The prior post outlined likely market changes for D&O in the next 12 months or so, this one will focus on Employment Practices Liability.

Rates are up, but only slightly. Many carriers would love to see a 15% to 25% rate increase, but expect rates to increase 5% to 10% for loss free accounts. Rates will definitely increase more on risks with claims, as will retentions, and how much depends on the details of the loss(es), type of entity and the state (possibly even the county)  where the risk is located. The real change is going to be on the underwriting side, as carriers will start - if they haven’t already started - to tighten up the filter on new and renewal business.

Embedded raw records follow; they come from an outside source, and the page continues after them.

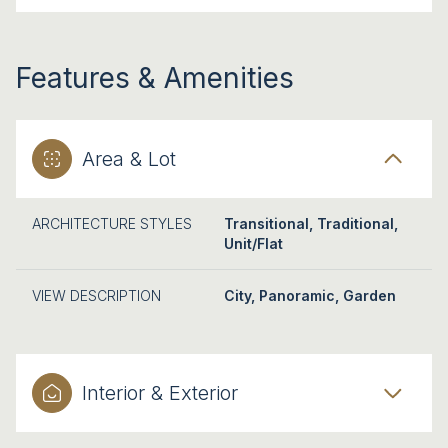
Features & Amenities
Area & Lot
ARCHITECTURE STYLES
Transitional, Traditional,
Unit/Flat
VIEW DESCRIPTION
City, Panoramic, Garden
Interior & Exterior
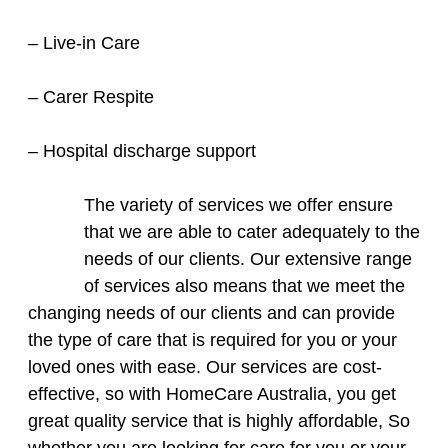
– Live-in Care
– Carer Respite
– Hospital discharge support
The variety of services we offer ensure
that we are able to cater adequately to the
needs of our clients. Our extensive range
of services also means that we meet the
changing needs of our clients and can provide
the type of care that is required for you or your
loved ones with ease. Our services are cost-
effective, so with HomeCare Australia, you get
great quality service that is highly affordable, So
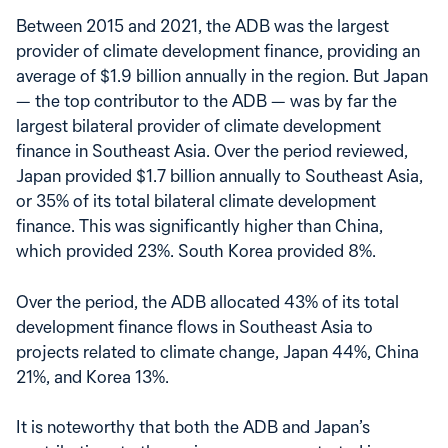
Between 2015 and 2021, the ADB was the largest
provider of climate development finance, providing an
average of $1.9 billion annually in the region. But Japan
— the top contributor to the ADB — was by far the
largest bilateral provider of climate development
finance in Southeast Asia. Over the period reviewed,
Japan provided $1.7 billion annually to Southeast Asia,
or 35% of its total bilateral climate development
finance. This was significantly higher than China,
which provided 23%. South Korea provided 8%.
Over the period, the ADB allocated 43% of its total
development finance flows in Southeast Asia to
projects related to climate change, Japan 44%, China
21%, and Korea 13%.
It is noteworthy that both the ADB and Japan’s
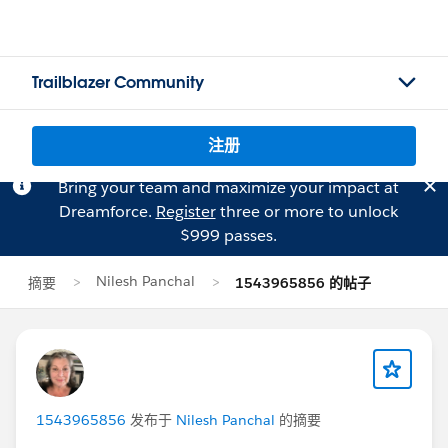
Trailblazer Community
注册
Bring your team and maximize your impact at
Dreamforce.
Register
three or more to unlock
$999 passes.
Nilesh Panchal
摘要
1543965856 的帖子
1543965856
发布于
Nilesh Panchal
的摘要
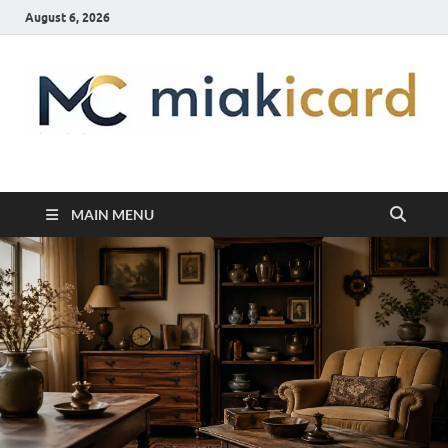
August 6, 2026
MiakiCard
Home Improvement
MAIN MENU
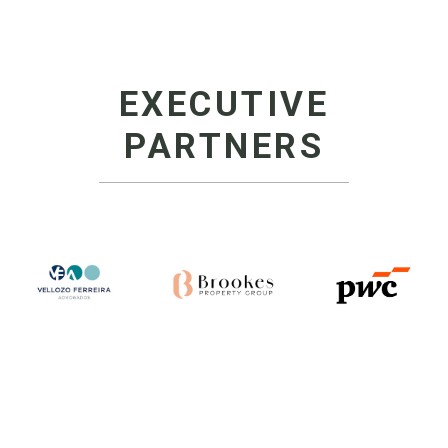
EXECUTIVE
PARTNERS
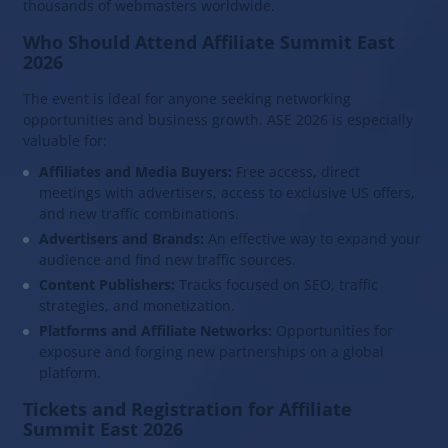
thousands of webmasters worldwide.
Who Should Attend Affiliate Summit East
2026
The event is ideal for anyone seeking networking
opportunities and business growth. ASE 2026 is especially
valuable for:
Affiliates and Media Buyers:
Free access, direct
meetings with advertisers, access to exclusive US offers,
and new traffic combinations.
Advertisers and Brands:
An effective way to expand your
audience and find new traffic sources.
Content Publishers:
Tracks focused on SEO, traffic
strategies, and monetization.
Platforms and Affiliate Networks:
Opportunities for
exposure and forging new partnerships on a global
platform.
Tickets and Registration for Affiliate
Summit East 2026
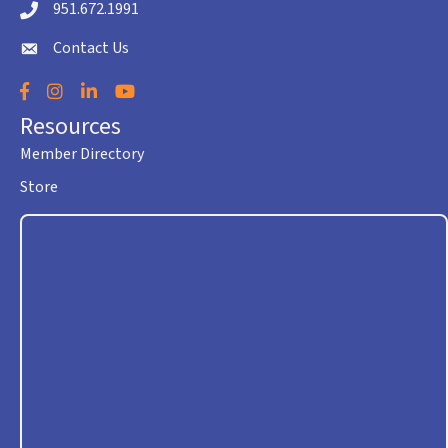
951.672.1991
Telephone icon
Contact Us
envelope icon
Facebook
Instagram
LinkedIn
YouTube
Resources
Member Directory
Store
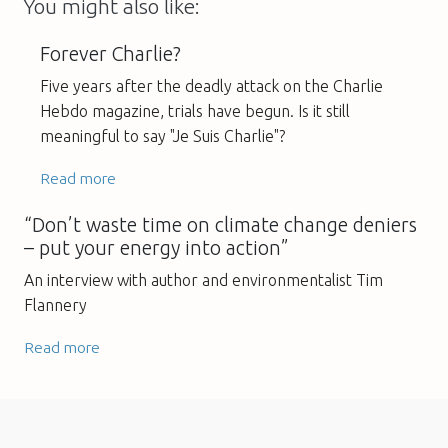
You might also like:
Forever Charlie?
Five years after the deadly attack on the Charlie
Hebdo magazine, trials have begun. Is it still
meaningful to say "Je Suis Charlie"?
Read more
“Don’t waste time on climate change deniers
– put your energy into action”
An interview with author and environmentalist Tim
Flannery
Read more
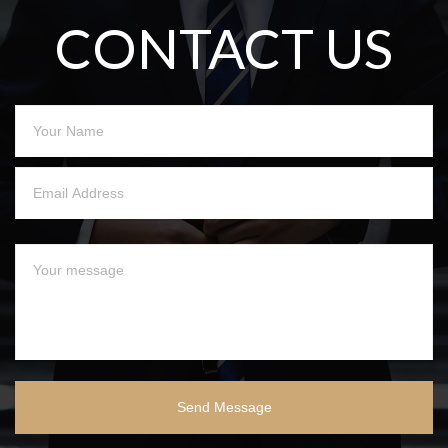
CONTACT US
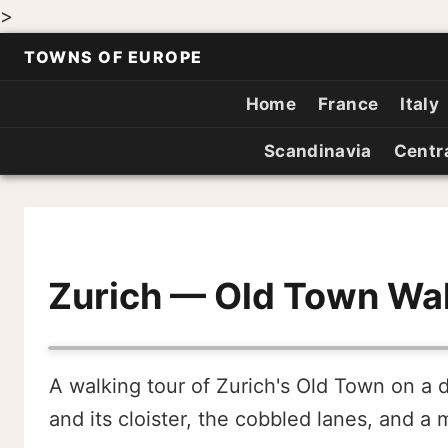
>
TOWNS OF EUROPE
Home
France
Italy
Scandinavia
Centr
Zurich — Old Town Wal
A walking tour of Zurich's Old Town on a 
and its cloister, the cobbled lanes, and a me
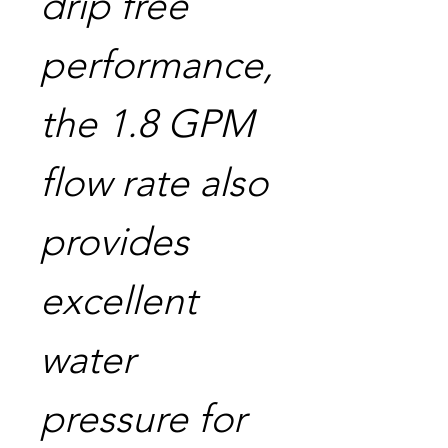
drip free
performance,
the 1.8 GPM
flow rate also
provides
excellent
water
pressure for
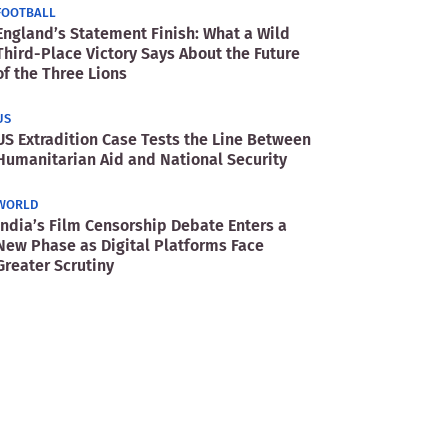
FOOTBALL
England’s Statement Finish: What a Wild
Third-Place Victory Says About the Future
of the Three Lions
US
US Extradition Case Tests the Line Between
Humanitarian Aid and National Security
WORLD
India’s Film Censorship Debate Enters a
New Phase as Digital Platforms Face
Greater Scrutiny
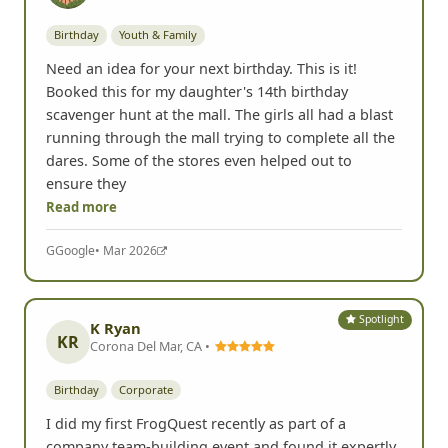
Birthday
Youth & Family
Need an idea for your next birthday. This is it!
Booked this for my daughter's 14th birthday
scavenger hunt at the mall. The girls all had a blast
running through the mall trying to complete all the
dares. Some of the stores even helped out to
ensure they
Read more
G
Google
• Mar 2026
Spotlight
K Ryan
KR
Corona Del Mar, CA •
Birthday
Corporate
I did my first FrogQuest recently as part of a
company team-building event and found it expertly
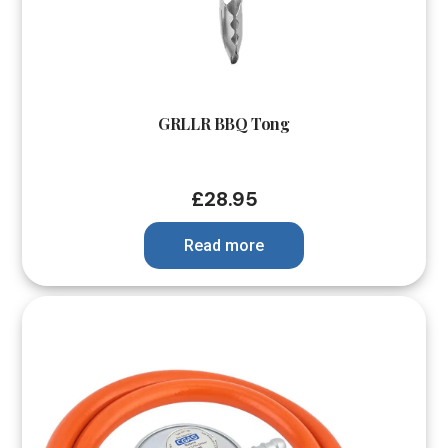
GRLLR BBQ Tong
£
28.95
Read more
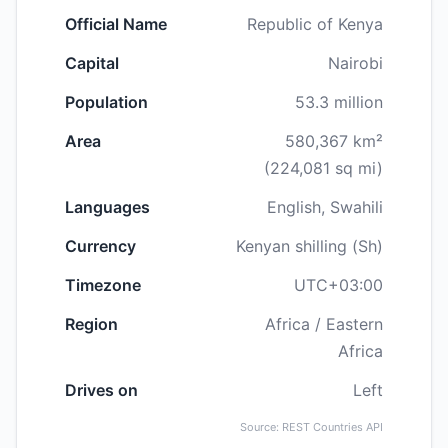
Official Name
Republic of Kenya
Capital
Nairobi
Population
53.3 million
Area
580,367 km²
(224,081 sq mi)
Languages
English, Swahili
Currency
Kenyan shilling (Sh)
Timezone
UTC+03:00
Region
Africa / Eastern
Africa
Drives on
Left
Source: REST Countries API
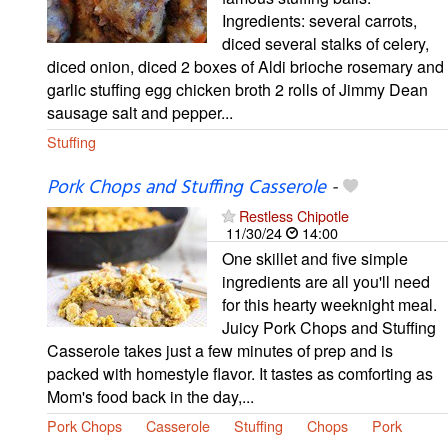
Ingredients: several carrots,
diced several stalks of celery,
diced onion, diced 2 boxes of Aldi brioche rosemary and
garlic stuffing egg chicken broth 2 rolls of Jimmy Dean
sausage salt and pepper...
Stuffing
Pork Chops and Stuffing Casserole
-
Restless Chipotle
11/30/24
14:00
One skillet and five simple
ingredients are all you'll need
for this hearty weeknight meal.
Juicy Pork Chops and Stuffing
Casserole takes just a few minutes of prep and is
packed with homestyle flavor. It tastes as comforting as
Mom's food back in the day,...
Pork Chops
Casserole
Stuffing
Chops
Pork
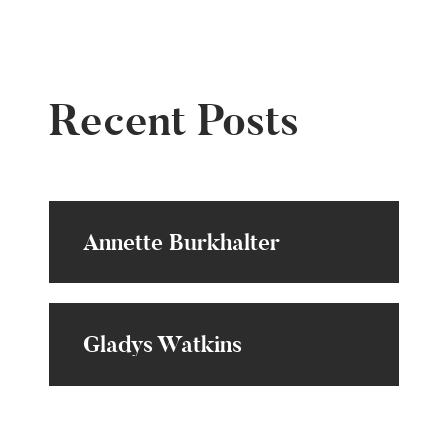
Recent Posts
Annette Burkhalter
Gladys Watkins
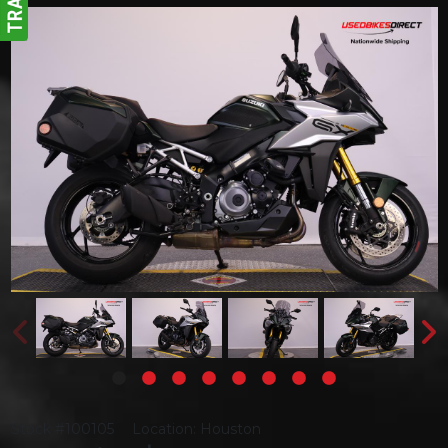
Stock #100105
Location: Houston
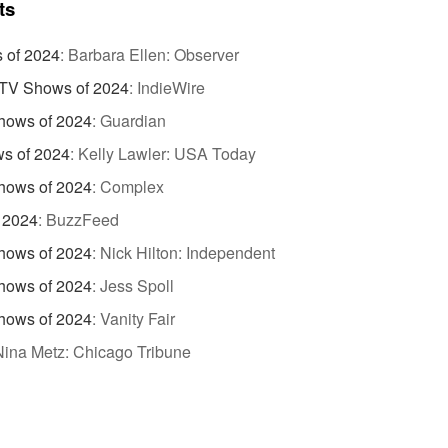
ts
 of 2024
:
Barbara Ellen: Observer
TV Shows of 2024
:
IndieWire
hows of 2024
:
Guardian
s of 2024
:
Kelly Lawler: USA Today
hows of 2024
:
Complex
 2024
:
BuzzFeed
hows of 2024
:
Nick Hilton: Independent
hows of 2024
:
Jess Spoll
hows of 2024
:
Vanity Fair
Nina Metz: Chicago Tribune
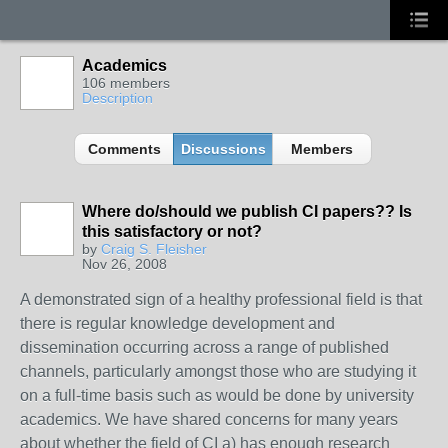
Academics
106 members
Description
Comments
Discussions
Members
Where do/should we publish CI papers?? Is
this satisfactory or not?
by
Craig S. Fleisher
Nov 26, 2008
A demonstrated sign of a healthy professional field is that
there is regular knowledge development and
dissemination occurring across a range of published
channels, particularly amongst those who are studying it
on a full-time basis such as would be done by university
academics. We have shared concerns for many years
about whether the field of CI a) has enough research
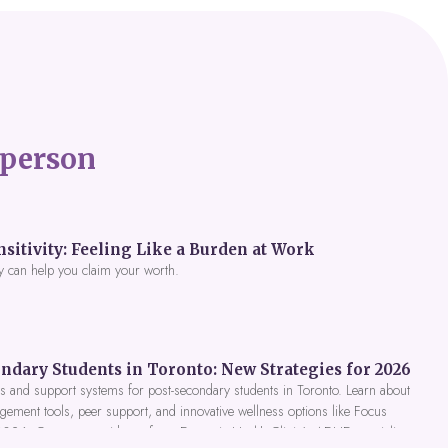
person
itivity: Feeling Like a Burden at Work
y can help you claim your worth.
ndary Students in Toronto: New Strategies for 2026
 and support systems for post-secondary students in Toronto. Learn about
gement tools, peer support, and innovative wellness options like Focus
 2026. Get expert guidance from Dynamic Health Clinic's ADHD specialists.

The reason for that is claim frequency and severity has increased for just about every company I’ve spoken with, and we’re going to blame the economy again, at least in part. Employers that are struggling financially are trying to get more work out of fewer people, which can translate to longer hours and higher stress levels for employees. It’s also possible many hourly employees are working more and not being properly compensated, and unfortunately sometimes the employer doesn’t realize they’re not in compliance with state or federal law (until their former employee’s attorney contacts them)

Another driver is some employment law has become a little more  employee “friendly”. An example of this is the ADA Amendments Act of 2008. The Act went into effect January 1, 2009, with the EEOC regulations to implement the equal employment provisions of the Act effective as of March 25, 2011. One of the results of the Act is that it expanded the definition of “disability”. How much impact these changes have had is hard to measure at this point in time, but a couple of the underwriters I spoke with indicate they believe there is some impact regarding new claims.

And one other very specific reason frequency and severity is up is that the plaintiff bar is still very active regarding wage and hour claims. In my part of the world if I do a web search for “overtime laws” or “overtime claim” the first two websites that come up are local plaintiff firms. And they are on billboards, tv and radio, as you probably know. If you have customers with a decent number of hourly employees and you have not offered them terms that include wage and hour defense coverage, I would strongly urge you not to offer another renewal without that option included. If for some reason it’s not available to your client, at least you’ve done the work needed to confirm that and advise your customer accordingly.

We are still seeing companies enter the market re EPL, but compared to 3-5 years ago the numbers are down. And carriers are way less inclined to add more coverage - probably the most recent coverage enhancement or option is illegal alien investigation coverage.

The market is still very competitive, no doubt, but it appears we may have reached the “floor” when it comes to rates. And we may actually see more underwriting in the next 12 months or so.